Jalannya pertandingan berlangsung penuh tensi. Pada babak pertama, Kota Komba lebih dulu membuka keunggulan lewat gol cepat sehingga menutup paruh pertama dengan skor 1–0. Memasuki babak kedua, Kota Komba semakin menekan dan berhasil menambah satu gol lagi, membuat skor menjadi 2–0.
Meski tertinggal dua gol, Kota Komba Utara tidak menyerah. Serangan demi serangan dilancarkan hingga akhirnya menjelang akhir babak kedua mereka mampu memperkecil kedudukan menjadi 2–1.
Namun, gol balasan itu tidak cukup untuk menyelamatkan KKU dari kekalahan.Meski kalah, perjuangan tim Kota Komba Utara menuai apresiasi penonton. Mereka dinilai tampil penuh semangat dan memberi perlawanan sengit hingga menit akhir.

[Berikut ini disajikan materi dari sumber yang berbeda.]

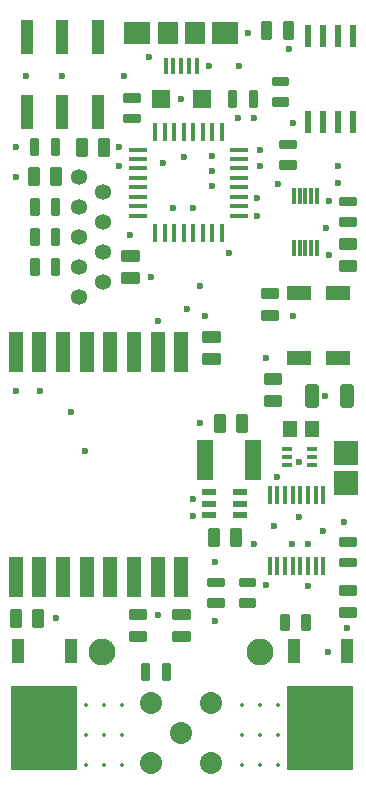
<source format=gbr>
G04 Generated by Ultiboard 14.0 *
%FSLAX24Y24*%
%MOIN*%

%ADD10C,0.0001*%
%ADD11C,0.08944*%
%ADD12C,0.0735*%
%ADD13R,0.0160X0.0591*%
%ADD14R,0.0591X0.0160*%
%ADD15R,0.0177X0.0591*%
%ADD16C,0.0140*%
%ADD17R,0.0472X0.1378*%
%ADD18R,0.0591X0.0591*%
%ADD19R,0.0150X0.0417*%
%ADD20C,0.0167*%
%ADD21R,0.0374X0.0157*%
%ADD22R,0.0394X0.1181*%
%ADD23R,0.0225X0.0467*%
%ADD24R,0.0417X0.0150*%
%ADD25C,0.0236*%
%ADD26R,0.0250X0.0550*%
%ADD27C,0.0233*%
%ADD28R,0.0467X0.0225*%
%ADD29R,0.0787X0.0787*%
%ADD30R,0.0787X0.0512*%
%ADD31R,0.0236X0.0748*%
%ADD32R,0.2185X0.2795*%
%ADD33R,0.0394X0.0846*%
%ADD34C,0.0534*%
%ADD35R,0.0157X0.0551*%
%ADD36R,0.0709X0.0748*%
%ADD37R,0.0906X0.0748*%
%ADD38R,0.0118X0.0571*%
%ADD39R,0.0480X0.0244*%
%ADD40R,0.0453X0.0571*%
%ADD41R,0.0551X0.1339*%


G04 ColorRGB FF00CC for the following layer *
%LNSolder Mask Top*%
%LPD*%
G54D10*
G54D11*
X-19418Y11150D03*
X-24668Y11150D03*
G54D12*
X-22044Y8450D03*
X-21044Y9450D03*
X-23044Y9450D03*
X-21044Y7450D03*
X-23044Y7450D03*
G54D13*
X-22902Y25127D03*
X-22587Y25127D03*
X-22272Y25127D03*
X-21957Y25127D03*
X-21643Y25127D03*
X-21328Y25127D03*
X-21013Y25127D03*
X-20698Y25127D03*
X-22902Y28473D03*
X-22587Y28473D03*
X-22272Y28473D03*
X-21957Y28473D03*
X-21643Y28473D03*
X-21328Y28473D03*
X-21013Y28473D03*
X-20698Y28473D03*
G54D14*
X-23473Y26328D03*
X-23473Y26013D03*
X-23473Y25698D03*
X-20127Y25698D03*
X-20127Y26328D03*
X-20127Y26013D03*
X-23473Y26957D03*
X-23473Y26643D03*
X-20127Y26643D03*
X-20127Y26957D03*
X-23473Y27902D03*
X-23473Y27587D03*
X-23473Y27272D03*
X-20127Y27272D03*
X-20127Y27902D03*
X-20127Y27587D03*
G54D15*
X-19096Y14007D03*
X-18840Y14007D03*
X-18328Y14007D03*
X-18584Y14007D03*
X-18072Y14007D03*
X-17560Y14007D03*
X-17816Y14007D03*
X-17304Y14007D03*
X-19096Y16393D03*
X-18840Y16393D03*
X-18328Y16393D03*
X-18584Y16393D03*
X-18072Y16393D03*
X-17560Y16393D03*
X-17816Y16393D03*
X-17304Y16393D03*
G54D16*
X-18200Y7400D03*
X-18200Y8400D03*
X-20000Y9400D03*
X-19400Y9400D03*
X-18800Y9400D03*
X-18200Y9400D03*
X-17600Y9400D03*
X-17000Y9400D03*
X-16400Y9400D03*
X-20000Y8400D03*
X-19400Y8400D03*
X-18800Y8400D03*
X-17000Y8400D03*
X-17600Y8400D03*
X-16400Y8400D03*
X-20000Y7400D03*
X-19400Y7400D03*
X-18800Y7400D03*
X-16400Y7400D03*
X-17000Y7400D03*
X-17600Y7400D03*
X-24000Y7400D03*
X-24600Y7400D03*
X-25200Y7400D03*
X-25800Y7400D03*
X-26400Y7400D03*
X-27000Y7400D03*
X-27600Y7400D03*
X-24000Y8400D03*
X-24600Y8400D03*
X-24000Y9400D03*
X-24600Y9400D03*
X-25200Y9400D03*
X-27600Y9400D03*
X-27600Y8400D03*
X-25200Y8400D03*
X-25800Y8400D03*
X-26400Y8400D03*
X-27000Y8400D03*
X-27000Y9400D03*
X-26400Y9400D03*
X-25800Y9400D03*
G54D17*
X-27556Y13660D03*
X-26769Y13660D03*
X-25981Y13660D03*
X-25194Y13660D03*
X-24406Y13660D03*
X-23619Y13660D03*
X-22831Y13660D03*
X-22044Y13660D03*
X-27556Y21140D03*
X-26769Y21140D03*
X-25981Y21140D03*
X-25194Y21140D03*
X-24406Y21140D03*
X-23619Y21140D03*
X-22831Y21140D03*
X-22044Y21140D03*
G54D18*
X-22733Y29600D03*
X-21355Y29600D03*
G54D19*
X-26927Y25007D03*
X-26243Y25007D03*
X-26243Y24007D03*
X-26927Y24007D03*
X-26927Y26007D03*
X-26243Y26007D03*
X-26942Y28000D03*
X-26258Y28000D03*
X-18592Y12150D03*
X-17908Y12150D03*
X-22558Y10500D03*
X-23242Y10500D03*
X-19658Y29600D03*
X-20342Y29600D03*
G54D20*
X-27002Y24799D02*
X-26852Y24799D01*
X-26852Y25215D01*
X-27002Y25215D01*
X-27002Y24799D01*D02*
X-26318Y24799D02*
X-26168Y24799D01*
X-26168Y25215D01*
X-26318Y25215D01*
X-26318Y24799D01*D02*
X-26318Y23799D02*
X-26168Y23799D01*
X-26168Y24215D01*
X-26318Y24215D01*
X-26318Y23799D01*D02*
X-27002Y23799D02*
X-26852Y23799D01*
X-26852Y24215D01*
X-27002Y24215D01*
X-27002Y23799D01*D02*
X-27002Y25799D02*
X-26852Y25799D01*
X-26852Y26215D01*
X-27002Y26215D01*
X-27002Y25799D01*D02*
X-26318Y25799D02*
X-26168Y25799D01*
X-26168Y26215D01*
X-26318Y26215D01*
X-26318Y25799D01*D02*
X-27017Y27792D02*
X-26867Y27792D01*
X-26867Y28208D01*
X-27017Y28208D01*
X-27017Y27792D01*D02*
X-26333Y27792D02*
X-26183Y27792D01*
X-26183Y28208D01*
X-26333Y28208D01*
X-26333Y27792D01*D02*
X-27069Y26775D02*
X-26845Y26775D01*
X-26845Y27241D01*
X-27069Y27241D01*
X-27069Y26775D01*D02*
X-26335Y26775D02*
X-26111Y26775D01*
X-26111Y27241D01*
X-26335Y27241D01*
X-26335Y26775D01*D02*
X-20058Y13417D02*
X-19642Y13417D01*
X-19642Y13567D01*
X-20058Y13567D01*
X-20058Y13417D01*D02*
X-20058Y12733D02*
X-19642Y12733D01*
X-19642Y12883D01*
X-20058Y12883D01*
X-20058Y12733D01*D02*
X-23983Y24255D02*
X-23517Y24255D01*
X-23517Y24479D01*
X-23983Y24479D01*
X-23983Y24255D01*D02*
X-23983Y23521D02*
X-23517Y23521D01*
X-23517Y23745D01*
X-23983Y23745D01*
X-23983Y23521D01*D02*
X-21108Y13417D02*
X-20692Y13417D01*
X-20692Y13567D01*
X-21108Y13567D01*
X-21108Y13417D01*D02*
X-21108Y12733D02*
X-20692Y12733D01*
X-20692Y12883D01*
X-21108Y12883D01*
X-21108Y12733D01*D02*
X-23908Y29567D02*
X-23492Y29567D01*
X-23492Y29717D01*
X-23908Y29717D01*
X-23908Y29567D01*D02*
X-23908Y28883D02*
X-23492Y28883D01*
X-23492Y29033D01*
X-23908Y29033D01*
X-23908Y28883D01*D02*
X-25479Y27767D02*
X-25255Y27767D01*
X-25255Y28233D01*
X-25479Y28233D01*
X-25479Y27767D01*D02*
X-24745Y27767D02*
X-24521Y27767D01*
X-24521Y28233D01*
X-24745Y28233D01*
X-24745Y27767D01*D02*
X-22283Y12305D02*
X-21817Y12305D01*
X-21817Y12529D01*
X-22283Y12529D01*
X-22283Y12305D01*D02*
X-22283Y11571D02*
X-21817Y11571D01*
X-21817Y11795D01*
X-22283Y11795D01*
X-22283Y11571D01*D02*
X-23733Y12305D02*
X-23267Y12305D01*
X-23267Y12529D01*
X-23733Y12529D01*
X-23733Y12305D01*D02*
X-23733Y11571D02*
X-23267Y11571D01*
X-23267Y11795D01*
X-23733Y11795D01*
X-23733Y11571D01*D02*
X-27679Y12067D02*
X-27455Y12067D01*
X-27455Y12533D01*
X-27679Y12533D01*
X-27679Y12067D01*D02*
X-26945Y12067D02*
X-26721Y12067D01*
X-26721Y12533D01*
X-26945Y12533D01*
X-26945Y12067D01*D02*
X-18667Y11942D02*
X-18517Y11942D01*
X-18517Y12358D01*
X-18667Y12358D01*
X-18667Y11942D01*D02*
X-17983Y11942D02*
X-17833Y11942D01*
X-17833Y12358D01*
X-17983Y12358D01*
X-17983Y11942D01*D02*
X-22633Y10292D02*
X-22483Y10292D01*
X-22483Y10708D01*
X-22633Y10708D01*
X-22633Y10292D01*D02*
X-23317Y10292D02*
X-23167Y10292D01*
X-23167Y10708D01*
X-23317Y10708D01*
X-23317Y10292D01*D02*
X-19329Y31667D02*
X-19105Y31667D01*
X-19105Y32133D01*
X-19329Y32133D01*
X-19329Y31667D01*D02*
X-18595Y31667D02*
X-18371Y31667D01*
X-18371Y32133D01*
X-18595Y32133D01*
X-18595Y31667D01*D02*
X-21283Y20821D02*
X-20817Y20821D01*
X-20817Y21045D01*
X-21283Y21045D01*
X-21283Y20821D01*D02*
X-21283Y21555D02*
X-20817Y21555D01*
X-20817Y21779D01*
X-21283Y21779D01*
X-21283Y21555D01*D02*
X-19333Y22271D02*
X-18867Y22271D01*
X-18867Y22495D01*
X-19333Y22495D01*
X-19333Y22271D01*D02*
X-19333Y23005D02*
X-18867Y23005D01*
X-18867Y23229D01*
X-19333Y23229D01*
X-19333Y23005D01*D02*
X-18708Y28017D02*
X-18292Y28017D01*
X-18292Y28167D01*
X-18708Y28167D01*
X-18708Y28017D01*D02*
X-18708Y27333D02*
X-18292Y27333D01*
X-18292Y27483D01*
X-18708Y27483D01*
X-18708Y27333D01*D02*
X-16733Y12371D02*
X-16267Y12371D01*
X-16267Y12595D01*
X-16733Y12595D01*
X-16733Y12371D01*D02*
X-16733Y13105D02*
X-16267Y13105D01*
X-16267Y13329D01*
X-16733Y13329D01*
X-16733Y13105D01*D02*
X-16708Y14767D02*
X-16292Y14767D01*
X-16292Y14917D01*
X-16708Y14917D01*
X-16708Y14767D01*D02*
X-16708Y14083D02*
X-16292Y14083D01*
X-16292Y14233D01*
X-16708Y14233D01*
X-16708Y14083D01*D02*
X-19733Y29392D02*
X-19583Y29392D01*
X-19583Y29808D01*
X-19733Y29808D01*
X-19733Y29392D01*D02*
X-20417Y29392D02*
X-20267Y29392D01*
X-20267Y29808D01*
X-20417Y29808D01*
X-20417Y29392D01*D02*
X-16733Y23921D02*
X-16267Y23921D01*
X-16267Y24145D01*
X-16733Y24145D01*
X-16733Y23921D01*D02*
X-16733Y24655D02*
X-16267Y24655D01*
X-16267Y24879D01*
X-16733Y24879D01*
X-16733Y24655D01*D02*
X-20345Y14767D02*
X-20121Y14767D01*
X-20121Y15233D01*
X-20345Y15233D01*
X-20345Y14767D01*D02*
X-21079Y14767D02*
X-20855Y14767D01*
X-20855Y15233D01*
X-21079Y15233D01*
X-21079Y14767D01*D02*
X-18958Y29433D02*
X-18542Y29433D01*
X-18542Y29583D01*
X-18958Y29583D01*
X-18958Y29433D01*D02*
X-18958Y30117D02*
X-18542Y30117D01*
X-18542Y30267D01*
X-18958Y30267D01*
X-18958Y30117D01*D02*
X-16708Y26117D02*
X-16292Y26117D01*
X-16292Y26267D01*
X-16708Y26267D01*
X-16708Y26117D01*D02*
X-16708Y25433D02*
X-16292Y25433D01*
X-16292Y25583D01*
X-16708Y25583D01*
X-16708Y25433D01*D02*
X-20879Y18567D02*
X-20655Y18567D01*
X-20655Y19033D01*
X-20879Y19033D01*
X-20879Y18567D01*D02*
X-20145Y18567D02*
X-19921Y18567D01*
X-19921Y19033D01*
X-20145Y19033D01*
X-20145Y18567D01*D02*
X-19233Y19421D02*
X-18767Y19421D01*
X-18767Y19645D01*
X-19233Y19645D01*
X-19233Y19421D01*D02*
X-19233Y20155D02*
X-18767Y20155D01*
X-18767Y20379D01*
X-19233Y20379D01*
X-19233Y20155D01*D02*
G54D21*
X-18533Y17394D03*
X-17667Y17394D03*
X-18533Y17650D03*
X-18533Y17906D03*
X-17667Y17650D03*
X-17667Y17906D03*
G54D22*
X-24819Y29140D03*
X-26000Y29140D03*
X-27181Y29140D03*
X-24819Y31660D03*
X-26000Y31660D03*
X-27181Y31660D03*
G54D23*
X-26957Y27008D03*
X-26223Y27008D03*
X-25367Y28000D03*
X-24633Y28000D03*
X-27567Y12300D03*
X-26833Y12300D03*
X-19217Y31900D03*
X-18483Y31900D03*
X-20233Y15000D03*
X-20967Y15000D03*
X-20767Y18800D03*
X-20033Y18800D03*
G54D24*
X-19850Y13492D03*
X-19850Y12808D03*
X-20900Y13492D03*
X-20900Y12808D03*
X-23700Y29642D03*
X-23700Y28958D03*
X-18500Y28092D03*
X-18500Y27408D03*
X-16500Y14842D03*
X-16500Y14158D03*
X-18750Y29508D03*
X-18750Y30192D03*
X-16500Y26192D03*
X-16500Y25508D03*
G54D25*
X-25250Y17850D03*
X-25700Y19150D03*
X-21000Y27200D03*
X-21000Y27700D03*
X-24100Y27350D03*
X-19600Y14750D03*
X-22800Y22200D03*
X-18100Y17500D03*
X-21100Y30700D03*
X-20100Y30700D03*
X-17300Y15200D03*
X-17250Y19700D03*
X-26000Y30350D03*
X-27200Y30350D03*
X-27550Y28000D03*
X-27550Y27000D03*
X-22050Y29600D03*
X-23100Y31000D03*
X-24100Y28000D03*
X-17800Y14750D03*
X-18350Y14750D03*
X-21950Y27650D03*
X-22300Y25950D03*
X-21650Y25950D03*
X-17100Y24400D03*
X-18300Y22350D03*
X-18950Y15350D03*
X-16600Y15500D03*
X-23050Y23650D03*
X-27550Y19850D03*
X-20900Y12200D03*
X-21250Y22350D03*
X-19600Y28950D03*
X-23950Y30350D03*
X-23750Y25050D03*
X-18800Y26750D03*
X-19800Y31800D03*
X-18450Y31250D03*
X-26200Y12300D03*
X-22800Y12400D03*
X-16500Y11950D03*
X-17800Y13350D03*
X-21650Y16250D03*
X-19200Y13400D03*
X-17150Y11150D03*
X-21400Y23350D03*
X-20900Y14150D03*
X-19500Y25700D03*
X-18100Y15650D03*
X-20450Y24450D03*
X-19400Y27350D03*
X-16800Y27350D03*
X-19400Y27900D03*
X-18300Y28800D03*
X-21000Y26700D03*
X-20150Y28950D03*
X-17200Y25300D03*
X-18850Y17000D03*
X-19500Y26300D03*
X-22650Y27450D03*
X-26750Y19850D03*
X-21850Y22600D03*
X-19200Y20950D03*
X-16800Y26800D03*
X-21400Y18800D03*
X-21650Y15700D03*
X-17100Y26200D03*
G54D26*
X-16527Y19700D03*
X-17693Y19700D03*
G54D27*
X-16652Y19425D02*
X-16402Y19425D01*
X-16402Y19975D01*
X-16652Y19975D01*
X-16652Y19425D01*D02*
X-17818Y19425D02*
X-17568Y19425D01*
X-17568Y19975D01*
X-17818Y19975D01*
X-17818Y19425D01*D02*
G54D28*
X-23750Y24367D03*
X-23750Y23633D03*
X-22050Y12417D03*
X-22050Y11683D03*
X-23500Y12417D03*
X-23500Y11683D03*
X-21050Y20933D03*
X-21050Y21667D03*
X-19100Y22383D03*
X-19100Y23117D03*
X-16500Y12483D03*
X-16500Y13217D03*
X-16500Y24033D03*
X-16500Y24767D03*
X-19000Y19533D03*
X-19000Y20267D03*
G54D29*
X-16550Y17800D03*
X-16550Y16800D03*
G54D30*
X-18100Y20967D03*
X-16800Y20967D03*
X-18100Y23133D03*
X-16800Y23133D03*
G54D31*
X-17300Y28815D03*
X-17800Y28815D03*
X-16800Y28815D03*
X-16300Y28815D03*
X-17300Y31685D03*
X-17800Y31685D03*
X-16800Y31685D03*
X-16300Y31685D03*
G54D32*
X-17400Y8613D03*
X-26600Y8613D03*
G54D33*
X-18298Y11172D03*
X-16502Y11172D03*
X-27498Y11172D03*
X-25702Y11172D03*
G54D34*
X-25437Y27000D03*
X-25437Y26000D03*
X-25437Y25000D03*
X-25437Y24000D03*
X-25437Y23000D03*
X-24650Y26500D03*
X-24650Y25500D03*
X-24650Y24500D03*
X-24650Y23500D03*
G54D35*
X-22044Y30678D03*
X-21532Y30678D03*
X-21788Y30678D03*
X-22300Y30678D03*
X-22556Y30678D03*
G54D36*
X-21591Y31800D03*
X-22497Y31800D03*
G54D37*
X-20567Y31800D03*
X-23520Y31800D03*
G54D38*
X-18294Y24634D03*
X-18097Y24634D03*
X-17703Y24634D03*
X-17506Y24634D03*
X-17900Y24634D03*
X-18294Y26366D03*
X-18097Y26366D03*
X-17506Y26366D03*
X-17703Y26366D03*
X-17900Y26366D03*
G54D39*
X-21116Y16100D03*
X-21116Y15726D03*
X-20084Y16100D03*
X-20084Y15726D03*
X-21116Y16474D03*
X-20084Y16474D03*
G54D40*
X-18404Y18600D03*
X-17696Y18600D03*
G54D41*
X-21257Y17550D03*
X-19643Y17550D03*

M02*

</source>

“Hari ini pertandingan benar-benar seru, Kota Komba Utara memberi perlawanan luar biasa. Tapi dewi fortuna tampaknya lebih berpihak pada Kota Komba,” ujar salah satu penonton di tribun.Pelatih tim Kota Komba Utara, Coach Picce Puyol, mengaku bangga dengan kerja keras anak asuhnya meski hasil akhir tidak berpihak pada mereka.
“Anak-anak sudah berjuang maksimal dan menunjukkan permainan terbaik. Kami sempat memperkecil jarak skor dan hampir membalikkan keadaan, tapi keberuntungan tidak memihak. Kekalahan ini jadi pelajaran berharga, dan saya percaya tim ini akan lebih kuat di turnamen berikutnya. Walaupun kalah, kami siap menatap perebutan posisi ketiga dengan motivasi tinggi,” tegas Coach Picce Puyol kepada Media ini, Jumat(03/10/2025)
Dengan hasil ini, Kota Komba melaju ke final, sementara Kota Komba Utara akan memperebutkan posisi ketiga. Meski gagal ke partai puncak, Kota Komba Utara tetap pulang dengan kepala tegak berkat perjuangan penuh semangat dan tekad untuk menutup turnamen dengan hasil terbaik.